--- Begin RECORD SET ---

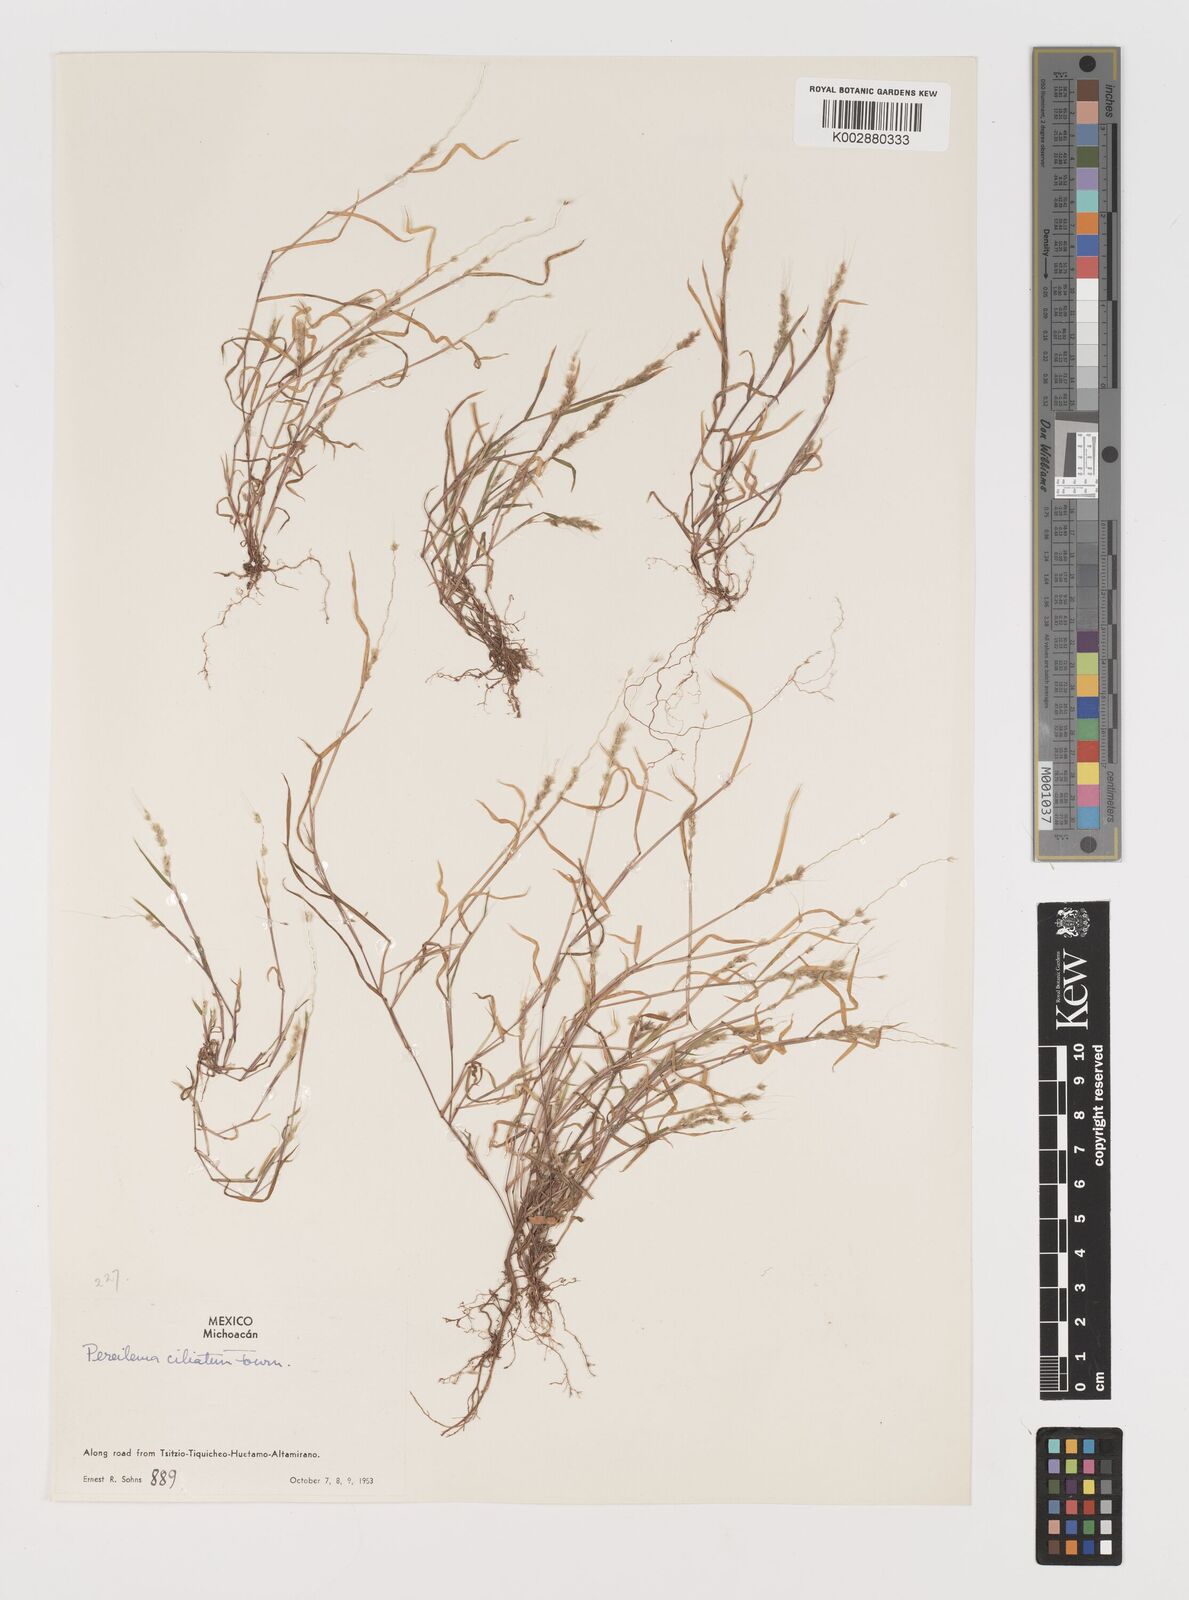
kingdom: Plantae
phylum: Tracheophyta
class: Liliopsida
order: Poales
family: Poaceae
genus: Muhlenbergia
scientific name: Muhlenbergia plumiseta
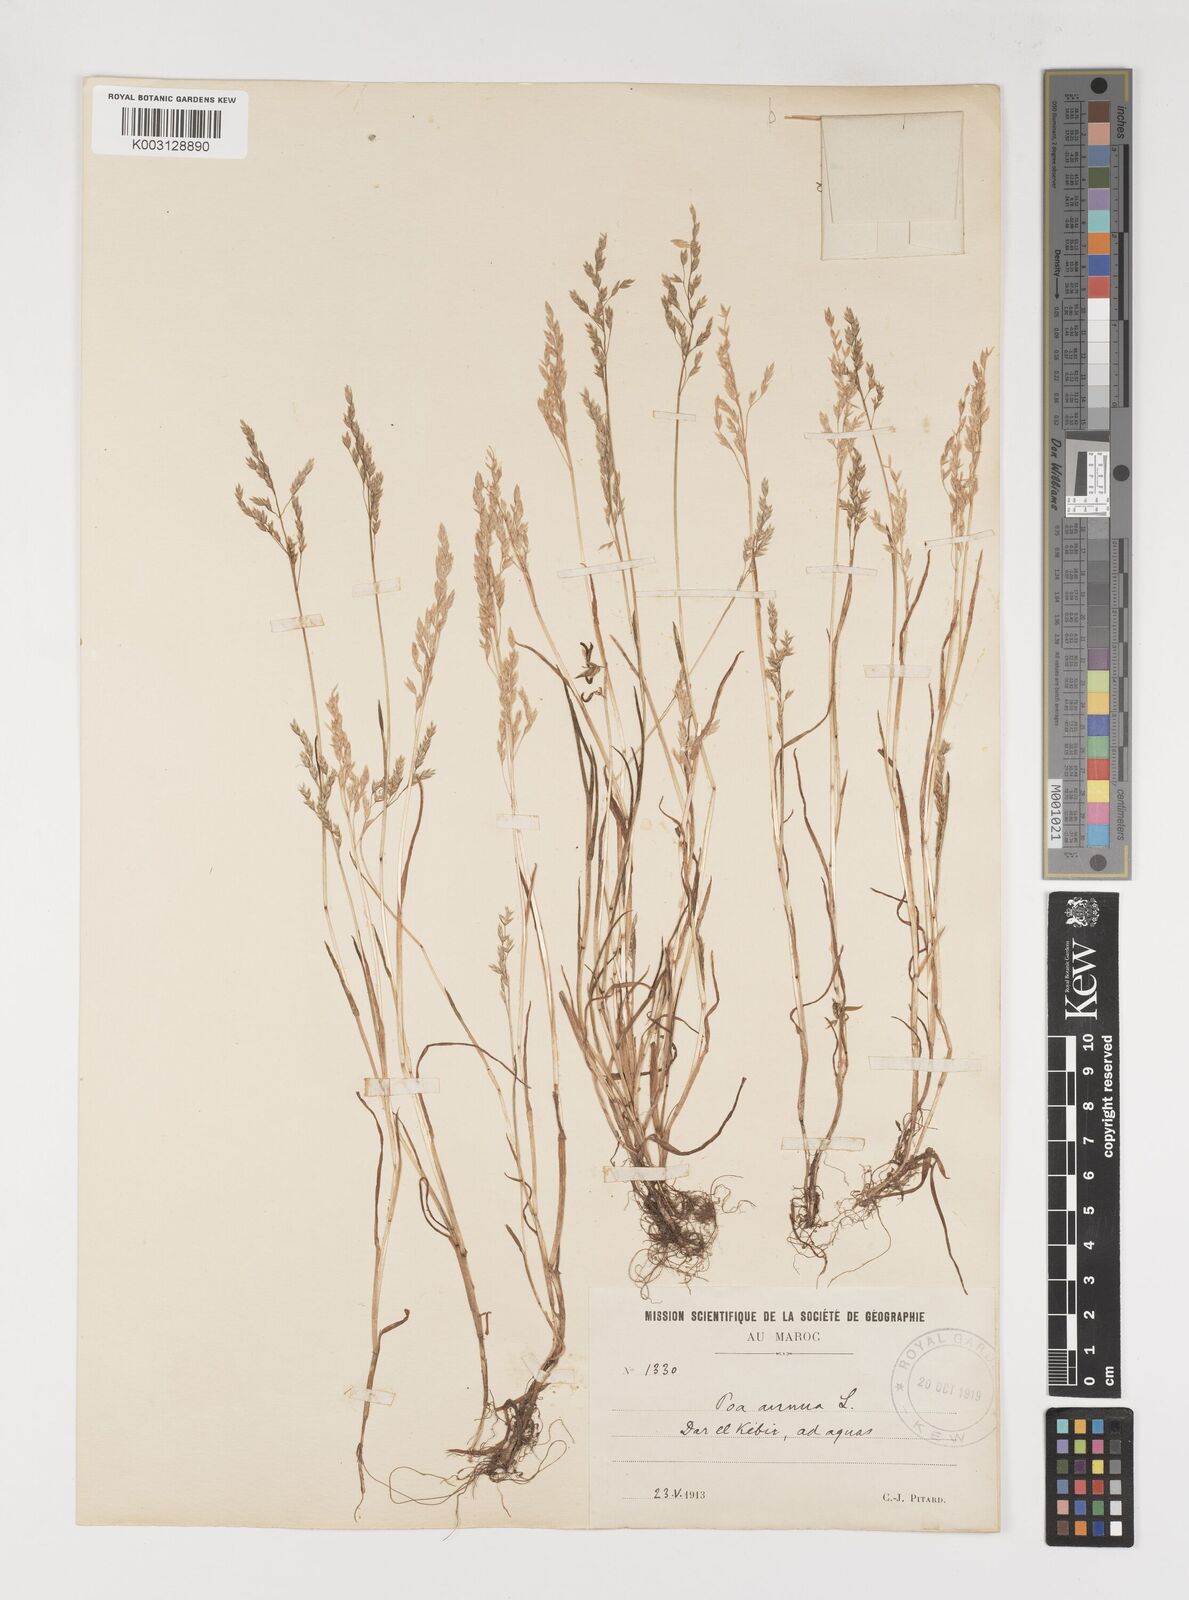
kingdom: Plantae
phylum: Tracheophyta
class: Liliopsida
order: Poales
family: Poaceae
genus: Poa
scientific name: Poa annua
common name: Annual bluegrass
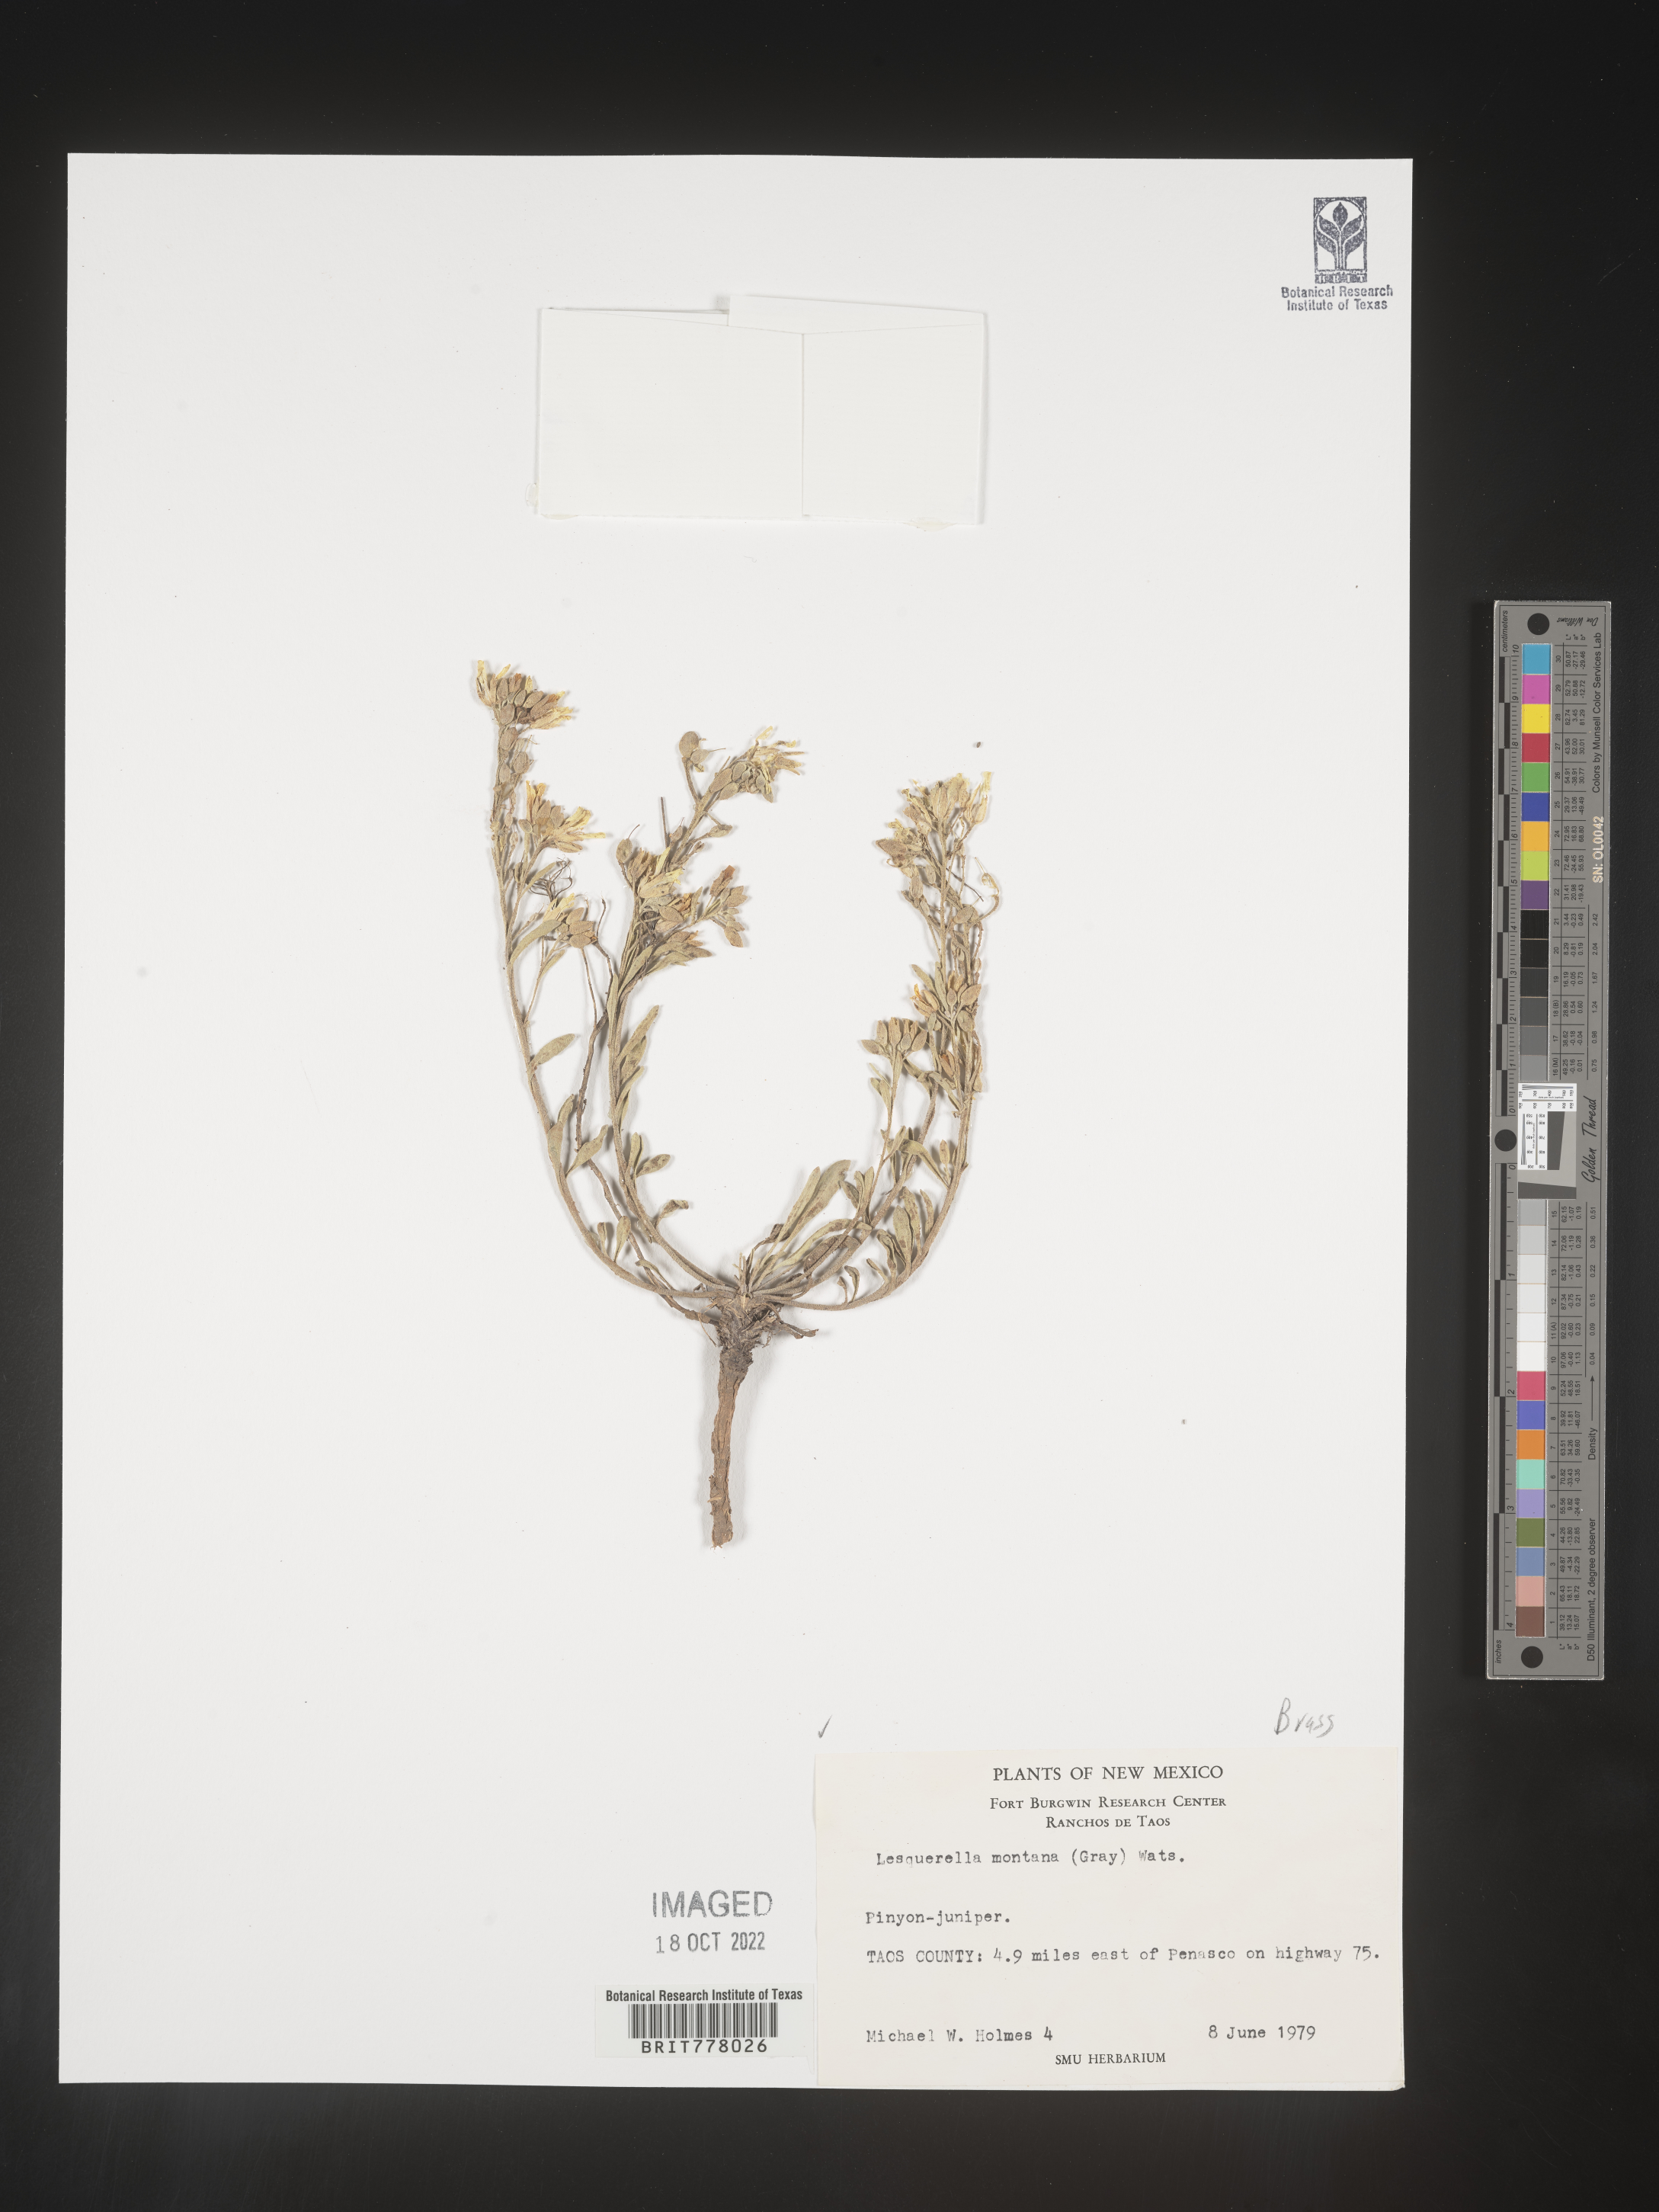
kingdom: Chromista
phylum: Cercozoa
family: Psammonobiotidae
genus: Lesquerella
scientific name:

--- End RECORD SET ---

[WORK TO DO]: Copy out every classification line from all the entries above, word for word, leaving out the pictures.

[CORRECT OUTPUT]:
kingdom: Plantae
phylum: Tracheophyta
class: Liliopsida
order: Poales
family: Poaceae
genus: Muhlenbergia
scientific name: Muhlenbergia plumiseta
kingdom: Plantae
phylum: Tracheophyta
class: Liliopsida
order: Poales
family: Poaceae
genus: Poa
scientific name: Poa annua
common name: Annual bluegrass
kingdom: Chromista
phylum: Cercozoa
family: Psammonobiotidae
genus: Lesquerella
scientific name:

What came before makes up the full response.